Finding 2: Fidelity Cap Drift

The physical circuit breakers that cap sensory output were found to drift by up to 0.3% over extended continuous operation (>6 months without maintenance cycling). While still within certified thresholds, any drift in safety-critical hardware is unacceptable.

Status: Maintenance cycling now mandatory every 90 days. Automated drift monitoring deployed to all facilities.

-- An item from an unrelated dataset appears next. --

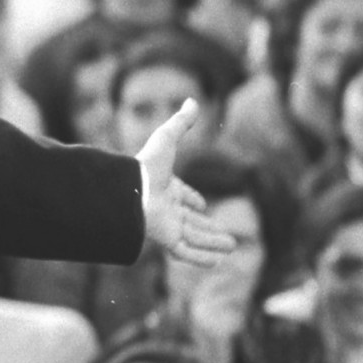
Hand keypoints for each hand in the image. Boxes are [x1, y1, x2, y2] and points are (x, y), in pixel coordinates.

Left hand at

Finding 3: Green Card Cloning

The green authorization cards used for Alpha Core access and grid suspension could, in theory, be cloned using equipment available to any senior phader. The card’s cryptographic signature was verified at the reader level but not cross-checked against a central revocation list in real time.

Status: Real-time revocation checking deployed. Card firmware updated with rolling cryptographic challenges. All existing cards rotated.

Finding 4: No Finding (Alpha Grid)

The red team spent four months attempting to compromise the alpha grid. They could not. The alpha grid’s physical isolation, independent power, and lack of network connectivity to the main grid make it effectively unreachable without physical access to the Alpha Core — which itself requires green card authorization (now hardened per Finding 3).

We consider this a validation of the architecture, not a reason to stop testing.

Why We’re Publishing This

Because trust is not built by telling people the system is safe. It’s built by showing them how hard we work to prove it isn’t — and then fixing what we find.

Every finding in this report was identified, patched, and verified before any participant was affected. That’s the point. Red teaming is not incident response. It’s incident prevention.

We will publish these summaries annually. Our participants deserve to know not just that we’re watching the system, but that we’re actively trying to break it — because that’s the only way to know it holds.